Face aux difficultés rencontrées par les viticulteurs de France, Pauline Chatin s’est lancée comme défi de reproduire le modèle des jardins de cocagne, structures agricoles à vocation d’insertion répandues dans le domaine maraîcher, aux activités vinicoles. L’objectif ? Former du personnel qualifié en deux ans et faire le lien avec les professionnels du milieu en recherche de main d’œuvre.
Pauline Chatain fait partie de celles et ceux qui ont décidé de quitter leur travail au bureau, en quête de sens dans leur métier. Depuis quelques mois, elle met les mains dans la terre au Domaine de Mirabeau (Hérault), une ancienne exploitation vinicole préservée jusque là par la mairie de Fabrègues. Elle loue désormais cette espace avec Jean-Charles Thibault, vigneron en quête d’un nouveau projet. Les deux associés, qui ont créé une société coopérative d’intérêt collectif, veulent non seulement rendre toute leur splendeur à ces sept hectares via une conversion en bio, mais ont également pour projet de former des personnes en insertion en intégrant le Réseau Cocagne.
« Il y a un vrai problème chez les vignerons, celui de trouver de la main d’œuvre localement »
Diplômée de Sciences Po et d’une école de commerce, Pauline Chatin a d’abord travaillé dans un cabinet de conseil spécialisé dans les questions environnementales. « J’avais besoin d’autre chose », se souvient-elle, et décide alors d’entamer une conversion dans la viticulture en suivant un BTS en cours du soir pendant deux ans.
Pendant son stage obligatoire en Ardèche, elle observe les difficultés auxquelles font face les professionnels du milieu. D’abord, parce qu’à force de méthodes destructrices, 60% des sols agricoles de France sont diagnostiqués comme morts (dépourvus de vie bactérienne et d’insectes). Des sols, par conséquent, placés sous perfusion pétrochimique. Mais aussi parce que le métier n’attire plus : d’après les projections, plus de la moitié des agriculteurs et agricultrices partiront à la retraite d’ici 2050. Enfin, parce qu’il est compliqué de trouver de la main d’œuvre : « il y a un vrai problème chez les vignerons, celui trouver de la main d’œuvre localement ». La difficulté est de trouver « des personnes formées ou avec de l’expérience et qui sont polyvalentes », témoigne Pauline Chatin. Chaque année, plusieurs milliers d’offres d’emploi restent sans réponse.

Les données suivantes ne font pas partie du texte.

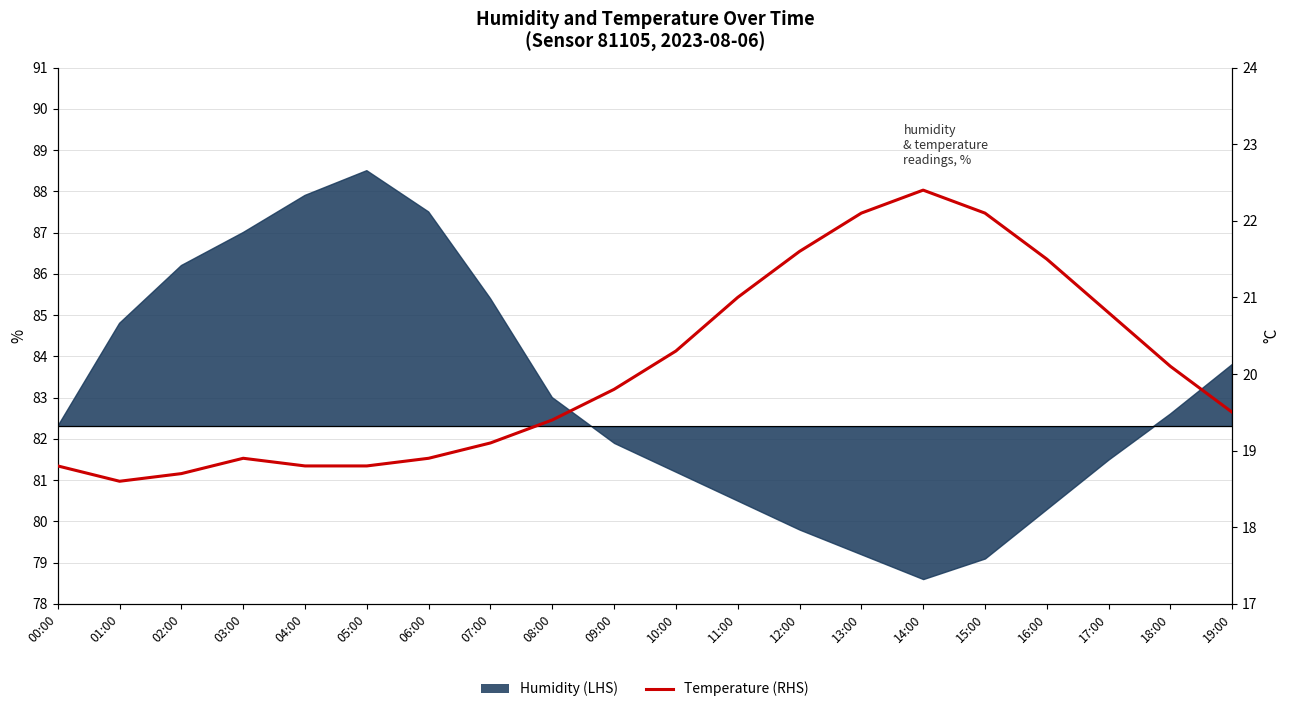

True or false: there are more than 1 points higher than both neighbors.

True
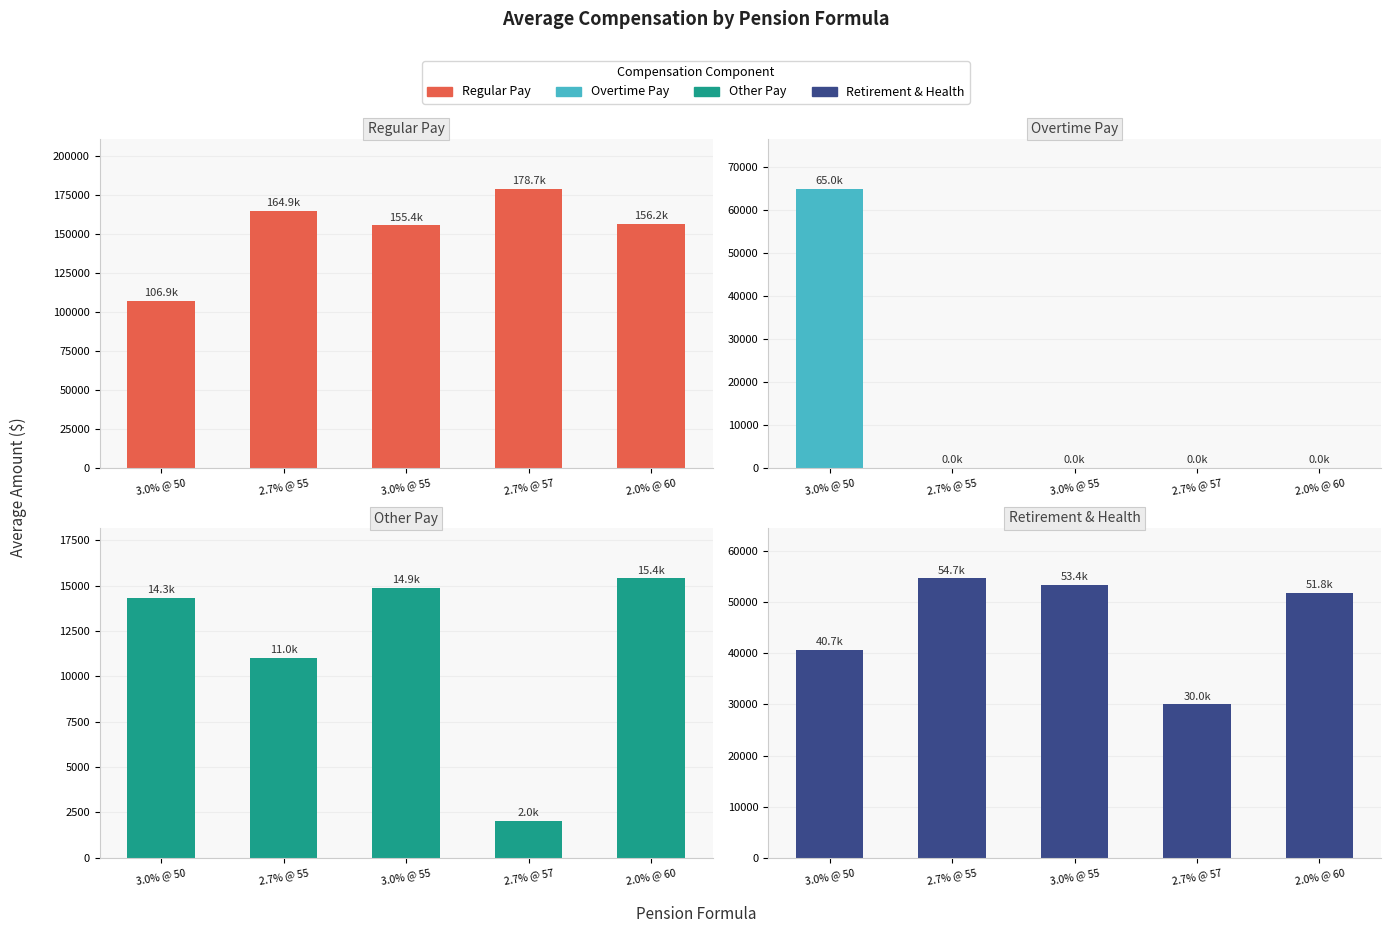

Where does the Regular Pay series first go above 156238?

2.7% @ 55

Cette conjonction de phénomènes a des causes multiples : pressions sur les prix des produits, mondialisation des échanges, avènement des grandes surfaces, mécanisation. Dans le milieu de la vigne, les petits producteurs locaux voient également leur métier remis en cause parce que le marché est submergé de boissons alcoolisées à faible prix. Enfin, globalement, les métiers agricoles sont peu attractifs car peu rémunérateurs et de moins en moins valorisés auprès des jeunes.
Un métier restructurant
Former des personnes à ce métier particulier peut-il être l’une des clés du problème ? C’est en tout cas ce qu’espère Pauline Chatin, qui souhaite « créer un lien entre des personnes qui ont besoin de se relancer et des vignerons en recherche d’employés ». Après avoir intégré le Réseau Cocagne, un réseau de jardins qui aident des personnes en difficulté à se former aux métiers agricoles, elle peut désormais accueillir les premiers salariés en contrat d’insertion. Le métier n’est certes « pas facile », en raison de son caractère « physique » et parce que de nombreuses tâches sont réalisées en extérieur, concède la co-gérante, mais il est particulièrement « restructurant ». Non seulement parce qu’il demande un « travail des mains », mais aussi parce qu’il se fait « au rythme des saisons ». Enfin, souligne Pauline Chatin, « les salariés sont associés à l’ensemble de la production, depuis le produit agricole jusqu’au produit fini ».
Pour assurer la trésorerie du projet pendant la première année (les premiers vins ne seront vendus qu’en mars prochain), une campagne de prévente est actuellement en cours. Et pour réussir sur le moyen et long terme, il faudra « montrer qu’on peut former des personnes qui ne viennent pas du milieu agricole sur un temps court et les encourager à rester dans cette filière », mais également avoir un modèle économique pérenne. Alors que l’exploitation perçoit des aides de la part de l’État au titre des emplois en réinsertion créés, Pauline Chatin espère que 80 % des recettes viendront de la vente du vin biologique. Deux défis certes importants mais qui ne font pas reculer la nouvelle agricultrice.